#### PASSAGE SHOWN:
# # # # # # #
Holmes - Maternal Uncle, Robert Wall
After Robert and Martha were born at St. Vincent Hospital, Kansas
City, Missouri, the family was forced to move to a farm near
Richmond and then
Millville after the closing of the Sheffield Steel Mill, where Stuart
Wall worked as an electrician.
The home in Millville had no plumbing, heat
or lights, but it did have an outhouse. Water was pumped by hand from a
well, which was one of the best in the area until our black
and white kitten went missing, and the neighbors who used our well
complained about the taste of the water.
# # # # # # #
#### MATERIAL SHOWN:

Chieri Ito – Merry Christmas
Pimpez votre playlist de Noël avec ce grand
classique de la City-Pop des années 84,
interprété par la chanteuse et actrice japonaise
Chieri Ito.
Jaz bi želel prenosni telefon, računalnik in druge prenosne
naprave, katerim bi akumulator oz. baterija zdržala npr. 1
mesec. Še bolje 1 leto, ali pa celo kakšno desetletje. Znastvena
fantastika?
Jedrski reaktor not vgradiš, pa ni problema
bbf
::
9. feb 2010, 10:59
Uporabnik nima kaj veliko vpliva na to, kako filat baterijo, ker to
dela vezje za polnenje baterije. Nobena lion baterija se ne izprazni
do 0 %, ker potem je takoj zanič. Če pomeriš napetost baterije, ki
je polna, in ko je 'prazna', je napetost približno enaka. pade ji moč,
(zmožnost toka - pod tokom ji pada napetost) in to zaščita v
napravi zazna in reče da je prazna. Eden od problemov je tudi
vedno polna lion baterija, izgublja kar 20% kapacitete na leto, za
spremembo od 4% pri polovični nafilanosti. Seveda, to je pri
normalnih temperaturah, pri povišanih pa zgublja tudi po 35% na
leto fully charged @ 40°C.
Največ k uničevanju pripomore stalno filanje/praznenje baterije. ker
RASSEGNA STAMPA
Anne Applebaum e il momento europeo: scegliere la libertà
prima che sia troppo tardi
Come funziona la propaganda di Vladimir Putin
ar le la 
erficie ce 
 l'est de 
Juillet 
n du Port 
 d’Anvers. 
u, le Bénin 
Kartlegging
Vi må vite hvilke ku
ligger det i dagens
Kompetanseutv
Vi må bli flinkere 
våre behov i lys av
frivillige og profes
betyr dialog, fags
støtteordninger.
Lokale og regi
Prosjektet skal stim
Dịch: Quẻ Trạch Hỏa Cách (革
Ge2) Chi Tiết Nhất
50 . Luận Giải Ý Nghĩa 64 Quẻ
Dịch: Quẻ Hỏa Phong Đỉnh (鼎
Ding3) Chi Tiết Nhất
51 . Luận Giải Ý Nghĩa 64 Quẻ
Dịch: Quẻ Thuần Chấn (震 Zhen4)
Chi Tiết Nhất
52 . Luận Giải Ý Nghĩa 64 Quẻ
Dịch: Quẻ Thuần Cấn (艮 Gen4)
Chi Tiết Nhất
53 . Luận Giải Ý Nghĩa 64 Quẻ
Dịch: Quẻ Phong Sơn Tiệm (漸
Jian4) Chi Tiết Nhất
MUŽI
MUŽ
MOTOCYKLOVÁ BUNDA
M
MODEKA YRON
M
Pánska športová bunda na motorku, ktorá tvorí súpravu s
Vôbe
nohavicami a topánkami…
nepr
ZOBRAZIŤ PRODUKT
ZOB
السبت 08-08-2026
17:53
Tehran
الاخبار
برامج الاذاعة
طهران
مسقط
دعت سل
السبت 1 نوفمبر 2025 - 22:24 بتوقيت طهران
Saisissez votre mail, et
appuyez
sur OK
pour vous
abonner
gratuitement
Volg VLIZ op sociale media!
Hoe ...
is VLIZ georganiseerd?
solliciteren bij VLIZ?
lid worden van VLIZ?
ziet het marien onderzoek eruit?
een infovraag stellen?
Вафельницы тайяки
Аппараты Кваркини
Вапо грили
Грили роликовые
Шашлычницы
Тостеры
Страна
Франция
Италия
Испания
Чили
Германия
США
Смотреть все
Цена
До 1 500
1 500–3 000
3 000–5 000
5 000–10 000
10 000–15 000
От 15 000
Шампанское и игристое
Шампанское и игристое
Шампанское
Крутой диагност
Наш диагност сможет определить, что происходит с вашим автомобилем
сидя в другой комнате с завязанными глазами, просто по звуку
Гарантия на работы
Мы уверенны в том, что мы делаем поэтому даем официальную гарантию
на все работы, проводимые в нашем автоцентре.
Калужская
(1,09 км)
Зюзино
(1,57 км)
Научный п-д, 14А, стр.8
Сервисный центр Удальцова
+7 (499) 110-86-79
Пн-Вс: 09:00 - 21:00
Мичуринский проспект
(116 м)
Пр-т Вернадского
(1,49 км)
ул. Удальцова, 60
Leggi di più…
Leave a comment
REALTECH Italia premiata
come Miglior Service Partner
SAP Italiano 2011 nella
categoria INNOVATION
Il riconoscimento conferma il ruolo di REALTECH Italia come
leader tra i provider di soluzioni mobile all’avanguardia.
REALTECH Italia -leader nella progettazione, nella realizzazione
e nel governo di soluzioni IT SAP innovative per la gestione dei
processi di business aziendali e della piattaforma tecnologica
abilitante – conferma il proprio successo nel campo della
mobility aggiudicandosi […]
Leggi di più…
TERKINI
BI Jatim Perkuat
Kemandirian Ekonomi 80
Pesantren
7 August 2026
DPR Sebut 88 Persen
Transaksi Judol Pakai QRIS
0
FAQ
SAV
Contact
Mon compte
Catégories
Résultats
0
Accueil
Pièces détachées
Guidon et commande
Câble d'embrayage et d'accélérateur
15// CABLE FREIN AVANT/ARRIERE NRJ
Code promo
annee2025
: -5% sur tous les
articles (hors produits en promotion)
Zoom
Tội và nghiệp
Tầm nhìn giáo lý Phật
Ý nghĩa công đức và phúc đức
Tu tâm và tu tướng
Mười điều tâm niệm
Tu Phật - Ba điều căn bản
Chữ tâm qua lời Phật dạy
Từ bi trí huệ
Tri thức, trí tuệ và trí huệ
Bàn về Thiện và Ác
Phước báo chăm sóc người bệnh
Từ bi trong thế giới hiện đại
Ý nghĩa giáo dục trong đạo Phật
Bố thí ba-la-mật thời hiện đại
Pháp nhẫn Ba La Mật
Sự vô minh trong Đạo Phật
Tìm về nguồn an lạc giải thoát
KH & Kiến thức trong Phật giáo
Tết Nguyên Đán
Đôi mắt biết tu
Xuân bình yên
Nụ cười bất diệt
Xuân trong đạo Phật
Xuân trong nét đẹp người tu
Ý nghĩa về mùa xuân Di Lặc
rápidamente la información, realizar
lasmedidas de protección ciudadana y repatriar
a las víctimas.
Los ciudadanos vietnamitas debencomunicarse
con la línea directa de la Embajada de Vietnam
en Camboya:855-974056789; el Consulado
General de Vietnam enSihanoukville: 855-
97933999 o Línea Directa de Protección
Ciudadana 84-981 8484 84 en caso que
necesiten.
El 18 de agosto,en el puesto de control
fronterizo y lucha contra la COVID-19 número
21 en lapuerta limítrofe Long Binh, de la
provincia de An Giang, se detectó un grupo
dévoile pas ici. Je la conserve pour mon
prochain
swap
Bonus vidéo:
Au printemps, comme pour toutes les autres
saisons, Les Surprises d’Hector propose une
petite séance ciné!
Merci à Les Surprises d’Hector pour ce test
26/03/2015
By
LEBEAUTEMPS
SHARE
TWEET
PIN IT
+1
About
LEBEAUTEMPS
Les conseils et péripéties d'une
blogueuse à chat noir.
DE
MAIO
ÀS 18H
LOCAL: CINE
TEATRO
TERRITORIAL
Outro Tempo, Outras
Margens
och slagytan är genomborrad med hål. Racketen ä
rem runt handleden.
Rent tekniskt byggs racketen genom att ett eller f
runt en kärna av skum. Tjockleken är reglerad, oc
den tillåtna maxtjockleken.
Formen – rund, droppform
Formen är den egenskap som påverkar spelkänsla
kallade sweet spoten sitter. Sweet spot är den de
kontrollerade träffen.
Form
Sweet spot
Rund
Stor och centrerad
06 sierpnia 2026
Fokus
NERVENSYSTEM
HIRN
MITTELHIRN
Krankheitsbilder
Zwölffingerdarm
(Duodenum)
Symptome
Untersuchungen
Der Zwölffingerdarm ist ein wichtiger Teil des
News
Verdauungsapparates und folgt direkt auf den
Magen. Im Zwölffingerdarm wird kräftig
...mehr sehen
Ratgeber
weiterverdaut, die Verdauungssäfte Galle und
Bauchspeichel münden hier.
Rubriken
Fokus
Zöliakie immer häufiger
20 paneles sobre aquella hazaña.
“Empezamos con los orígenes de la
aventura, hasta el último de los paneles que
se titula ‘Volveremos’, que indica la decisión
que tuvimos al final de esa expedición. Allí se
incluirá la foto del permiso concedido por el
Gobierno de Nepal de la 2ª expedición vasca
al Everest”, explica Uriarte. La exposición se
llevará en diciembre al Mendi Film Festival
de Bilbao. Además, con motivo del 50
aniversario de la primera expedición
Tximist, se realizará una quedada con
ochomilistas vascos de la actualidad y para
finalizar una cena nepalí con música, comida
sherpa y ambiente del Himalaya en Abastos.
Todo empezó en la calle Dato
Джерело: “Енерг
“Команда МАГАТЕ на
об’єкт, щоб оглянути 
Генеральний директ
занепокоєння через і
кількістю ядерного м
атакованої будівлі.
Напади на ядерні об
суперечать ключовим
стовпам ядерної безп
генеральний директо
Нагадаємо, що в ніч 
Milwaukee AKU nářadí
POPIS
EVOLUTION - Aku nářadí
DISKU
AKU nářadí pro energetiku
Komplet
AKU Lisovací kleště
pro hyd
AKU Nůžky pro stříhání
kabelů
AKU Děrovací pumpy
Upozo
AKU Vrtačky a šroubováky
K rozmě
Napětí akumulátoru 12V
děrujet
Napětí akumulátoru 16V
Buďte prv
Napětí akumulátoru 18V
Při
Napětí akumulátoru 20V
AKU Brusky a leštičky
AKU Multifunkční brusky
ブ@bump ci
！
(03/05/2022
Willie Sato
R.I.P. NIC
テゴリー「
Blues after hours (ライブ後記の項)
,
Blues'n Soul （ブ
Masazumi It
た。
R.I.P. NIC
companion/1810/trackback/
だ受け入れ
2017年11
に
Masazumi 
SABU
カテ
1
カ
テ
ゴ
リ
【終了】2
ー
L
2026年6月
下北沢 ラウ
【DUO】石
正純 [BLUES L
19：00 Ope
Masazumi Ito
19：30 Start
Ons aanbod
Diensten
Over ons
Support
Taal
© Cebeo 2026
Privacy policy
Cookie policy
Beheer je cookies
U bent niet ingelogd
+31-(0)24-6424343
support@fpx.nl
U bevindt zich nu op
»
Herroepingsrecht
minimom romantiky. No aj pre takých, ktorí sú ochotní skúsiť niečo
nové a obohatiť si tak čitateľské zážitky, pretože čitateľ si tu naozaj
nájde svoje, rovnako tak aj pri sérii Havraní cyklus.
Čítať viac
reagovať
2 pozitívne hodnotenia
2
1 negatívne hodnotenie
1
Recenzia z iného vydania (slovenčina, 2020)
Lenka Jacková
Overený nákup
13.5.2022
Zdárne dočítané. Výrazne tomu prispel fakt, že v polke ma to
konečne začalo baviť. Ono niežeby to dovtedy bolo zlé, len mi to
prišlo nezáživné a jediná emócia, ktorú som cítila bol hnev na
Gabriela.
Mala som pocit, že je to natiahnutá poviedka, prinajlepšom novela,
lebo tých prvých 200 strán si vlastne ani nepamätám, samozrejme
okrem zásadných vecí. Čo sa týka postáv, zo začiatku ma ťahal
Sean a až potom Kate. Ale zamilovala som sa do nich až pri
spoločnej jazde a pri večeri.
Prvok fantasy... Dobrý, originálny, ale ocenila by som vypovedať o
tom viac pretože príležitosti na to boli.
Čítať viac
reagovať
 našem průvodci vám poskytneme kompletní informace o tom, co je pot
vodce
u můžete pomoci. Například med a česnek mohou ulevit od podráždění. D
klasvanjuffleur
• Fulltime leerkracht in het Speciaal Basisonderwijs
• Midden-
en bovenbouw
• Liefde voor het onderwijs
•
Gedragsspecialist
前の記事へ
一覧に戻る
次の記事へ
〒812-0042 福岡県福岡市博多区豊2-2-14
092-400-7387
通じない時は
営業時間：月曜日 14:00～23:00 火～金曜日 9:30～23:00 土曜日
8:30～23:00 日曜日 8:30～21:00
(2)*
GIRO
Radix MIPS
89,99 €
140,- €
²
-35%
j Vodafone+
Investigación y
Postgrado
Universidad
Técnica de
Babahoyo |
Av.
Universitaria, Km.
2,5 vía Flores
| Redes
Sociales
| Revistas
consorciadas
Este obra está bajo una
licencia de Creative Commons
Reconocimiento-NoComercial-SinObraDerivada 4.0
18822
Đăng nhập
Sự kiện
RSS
# # # # # # #
#### TASKS FOR THIS EXERCISE:
1 - From the Robert Wall family history, write out the text starting with "Holmes - Maternal" and going on through "as an electrician.".
2 - Carry on the Robert Wall family history from the point where it stops.

#### RESPONSES FOR EACH TASK:
1 -
Holmes - Maternal Uncle, Robert Wall
After Robert and Martha were born at St. Vincent Hospital, Kansas
City, Missouri, the family was forced to move to a farm near
Richmond and then
Millville after the closing of the Sheffield Steel Mill, where Stuart
Wall worked as an electrician.

2 -
Water was heated for cooking, canning and bathing on a big stove in the
kitchen. The stove also heated the only room kept warm in the winter,
the large kitchen. Lights were hand-carried lamps. The bedroom windows
were open all night in the summer. Bricks were wrapped in paper, heated
in the oven and placed in the beds to warm the bedding. They were
removed before entering the bed. Robert and Martha shared a bed. The
door to the kitchen was left open to the bedrooms during the night,
which helped, but by early morning the entire house was COLD. Allie
Wall started a new fire in the stove in the morning with which to cook
breakfast and warm the kitchen.
After living in Millville for
about two years, the family moved to California in 1935 or 1936.